By this time of year, many Jews are holidayed out. We’ve sat through Rosh Hashanah and Yom Kippur and used our personal days at work for the privilege. Perhaps we managed to celebrate Sukkot. But hold on, there’s still Hoshanna Rabbah, Shemini Atzeret, and Simchat Torah–all this week! That’s right, the Jewish month of Tishrei is chock full of enough holidays to exhaust any rabbi and wear out all but the most devoted congregants. What gives?

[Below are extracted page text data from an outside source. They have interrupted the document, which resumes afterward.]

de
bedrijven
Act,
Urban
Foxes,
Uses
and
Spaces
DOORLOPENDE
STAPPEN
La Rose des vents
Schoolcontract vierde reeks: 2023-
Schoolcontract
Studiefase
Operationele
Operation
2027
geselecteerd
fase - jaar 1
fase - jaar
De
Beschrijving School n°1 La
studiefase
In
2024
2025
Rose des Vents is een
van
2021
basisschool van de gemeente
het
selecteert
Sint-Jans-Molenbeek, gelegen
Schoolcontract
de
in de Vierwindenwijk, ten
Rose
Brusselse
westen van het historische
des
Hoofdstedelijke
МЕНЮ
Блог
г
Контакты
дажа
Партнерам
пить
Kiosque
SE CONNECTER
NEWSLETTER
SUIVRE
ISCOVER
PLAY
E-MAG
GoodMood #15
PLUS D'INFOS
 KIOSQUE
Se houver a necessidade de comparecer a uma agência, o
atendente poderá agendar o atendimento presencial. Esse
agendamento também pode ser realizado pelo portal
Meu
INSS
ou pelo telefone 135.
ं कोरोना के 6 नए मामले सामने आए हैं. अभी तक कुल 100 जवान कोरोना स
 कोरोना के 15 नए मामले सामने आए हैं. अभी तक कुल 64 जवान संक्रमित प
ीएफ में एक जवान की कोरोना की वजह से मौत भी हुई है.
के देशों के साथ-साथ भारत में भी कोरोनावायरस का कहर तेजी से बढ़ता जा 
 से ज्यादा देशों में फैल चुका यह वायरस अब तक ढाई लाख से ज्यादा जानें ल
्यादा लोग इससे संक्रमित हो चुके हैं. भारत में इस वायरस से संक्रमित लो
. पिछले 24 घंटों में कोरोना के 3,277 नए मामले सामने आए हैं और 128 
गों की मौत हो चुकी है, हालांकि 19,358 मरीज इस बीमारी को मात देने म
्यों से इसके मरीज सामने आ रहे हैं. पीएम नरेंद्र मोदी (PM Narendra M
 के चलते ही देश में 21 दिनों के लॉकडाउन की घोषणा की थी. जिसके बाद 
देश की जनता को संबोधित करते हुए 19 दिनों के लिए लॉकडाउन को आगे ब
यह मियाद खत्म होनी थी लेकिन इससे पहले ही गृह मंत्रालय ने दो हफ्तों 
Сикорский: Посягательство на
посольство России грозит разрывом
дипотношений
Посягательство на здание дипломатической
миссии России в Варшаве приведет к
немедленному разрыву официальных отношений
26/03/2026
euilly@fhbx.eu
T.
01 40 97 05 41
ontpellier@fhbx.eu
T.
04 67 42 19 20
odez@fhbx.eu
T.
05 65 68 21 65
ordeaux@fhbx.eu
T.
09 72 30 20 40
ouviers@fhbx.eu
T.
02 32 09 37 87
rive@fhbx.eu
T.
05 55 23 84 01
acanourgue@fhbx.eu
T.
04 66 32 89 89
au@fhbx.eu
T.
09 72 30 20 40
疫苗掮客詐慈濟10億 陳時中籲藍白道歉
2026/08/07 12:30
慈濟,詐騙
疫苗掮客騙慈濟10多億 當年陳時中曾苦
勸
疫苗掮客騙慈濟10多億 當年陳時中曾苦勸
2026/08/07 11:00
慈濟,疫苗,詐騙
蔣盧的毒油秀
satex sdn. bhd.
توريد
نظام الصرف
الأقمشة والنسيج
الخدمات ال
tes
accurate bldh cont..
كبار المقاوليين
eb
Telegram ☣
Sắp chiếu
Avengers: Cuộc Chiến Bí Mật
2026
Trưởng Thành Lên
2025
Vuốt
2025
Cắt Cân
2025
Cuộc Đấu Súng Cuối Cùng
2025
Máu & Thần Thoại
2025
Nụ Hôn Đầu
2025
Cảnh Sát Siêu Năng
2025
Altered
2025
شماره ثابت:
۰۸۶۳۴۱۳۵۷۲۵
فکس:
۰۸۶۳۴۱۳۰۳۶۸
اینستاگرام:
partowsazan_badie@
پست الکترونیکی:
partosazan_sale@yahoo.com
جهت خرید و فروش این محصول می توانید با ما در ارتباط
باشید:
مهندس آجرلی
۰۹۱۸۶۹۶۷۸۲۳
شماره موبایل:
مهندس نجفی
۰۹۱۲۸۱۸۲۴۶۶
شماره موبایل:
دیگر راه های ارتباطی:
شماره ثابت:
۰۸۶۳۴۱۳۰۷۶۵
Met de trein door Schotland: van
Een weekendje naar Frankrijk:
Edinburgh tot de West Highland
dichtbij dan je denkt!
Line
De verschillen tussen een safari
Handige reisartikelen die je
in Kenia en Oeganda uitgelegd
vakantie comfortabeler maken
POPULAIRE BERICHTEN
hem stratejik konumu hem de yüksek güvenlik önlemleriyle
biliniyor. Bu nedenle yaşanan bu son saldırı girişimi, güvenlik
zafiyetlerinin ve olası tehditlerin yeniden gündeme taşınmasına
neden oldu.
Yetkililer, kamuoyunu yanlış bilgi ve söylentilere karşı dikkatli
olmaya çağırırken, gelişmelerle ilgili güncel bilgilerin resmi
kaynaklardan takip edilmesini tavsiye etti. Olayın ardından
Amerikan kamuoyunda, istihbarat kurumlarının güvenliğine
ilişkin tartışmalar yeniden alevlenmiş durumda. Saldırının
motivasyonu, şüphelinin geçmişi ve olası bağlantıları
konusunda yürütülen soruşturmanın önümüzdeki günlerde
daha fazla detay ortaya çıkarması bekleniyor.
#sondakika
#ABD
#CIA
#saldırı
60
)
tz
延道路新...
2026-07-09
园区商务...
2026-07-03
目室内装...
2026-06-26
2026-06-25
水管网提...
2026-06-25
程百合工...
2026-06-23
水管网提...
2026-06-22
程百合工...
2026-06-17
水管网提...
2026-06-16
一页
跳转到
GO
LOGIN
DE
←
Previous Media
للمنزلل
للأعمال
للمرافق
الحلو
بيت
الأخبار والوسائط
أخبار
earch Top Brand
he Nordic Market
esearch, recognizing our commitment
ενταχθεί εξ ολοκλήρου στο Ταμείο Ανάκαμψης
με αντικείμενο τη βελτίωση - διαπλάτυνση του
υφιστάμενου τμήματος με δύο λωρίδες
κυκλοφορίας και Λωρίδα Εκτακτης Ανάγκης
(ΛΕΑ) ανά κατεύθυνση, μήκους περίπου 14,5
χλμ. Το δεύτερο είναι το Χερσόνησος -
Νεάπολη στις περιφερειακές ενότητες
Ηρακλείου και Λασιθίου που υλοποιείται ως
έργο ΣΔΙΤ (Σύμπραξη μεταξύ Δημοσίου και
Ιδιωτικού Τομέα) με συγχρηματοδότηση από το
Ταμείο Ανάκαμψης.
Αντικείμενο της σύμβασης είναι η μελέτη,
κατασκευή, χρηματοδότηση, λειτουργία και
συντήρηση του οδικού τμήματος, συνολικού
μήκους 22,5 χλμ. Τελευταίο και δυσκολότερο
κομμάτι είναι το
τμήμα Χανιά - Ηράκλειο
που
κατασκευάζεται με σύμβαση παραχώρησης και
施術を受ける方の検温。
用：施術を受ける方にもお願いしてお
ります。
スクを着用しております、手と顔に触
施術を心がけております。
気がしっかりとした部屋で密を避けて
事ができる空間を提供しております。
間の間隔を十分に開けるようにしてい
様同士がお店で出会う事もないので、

Obviously, this time of year was very important for the ancient Israelites as they celebrated the fall harvest and then prayed for rain for a good spring harvest the following year, and most of these holidays are agricultural in origin. But there’s an important spiritual message here as well–one that shouldn’t be overlooked as we finish one holiday and immediately prepare for the next. The New Year, after all, is about recognizing that we do not control what happens to us. In the words of the Unetaneh Tokef prayer, “Who will live and who will die” is in God’s hands. This message could be paralyzing or induce a certain fatalism, but instead, we are told to move trustfully and joyfully into the New Year by taking our tables and our plates and meals out to the sukkah (a temporary structure usually consisting of three walls and covered by tree branches) and celebrate there. It may be cold, it may rain (when I served a congregation in Minneapolis they spoke of sitting in their sukkah in the snow!)–and yet we leave the usual shelter of our warm homes and dine al fresco for a week. The message? Even if we can’t control the elements (let alone our fates for the coming year) we don’t shut ourselves up in our homes, scared to leave, counting on the false sense of security four strong walls and a solid roof bring, should we be fortunate enough to have them. Instead, we dwell in the uncertainty, but do it mindfully and joyfully taking with us the true sources of our security–our families, our faith, and our traditions.
At the end of the holiday we celebrate Simchat Torah by completing the annual cycle of Torah reading with song and joyous dancing and beginning the cycle immediately anew. This reinforces the message that now we have truly begun again – that we can resume the cycle of our lives following the New Year, having assimilated the messages both of our ultimate lack of control and the joy that can come in stripping away illusions and moving forward with confidence and rejoicing. It is a message that can infuse our lives and choices for the remaining 11 months of the year.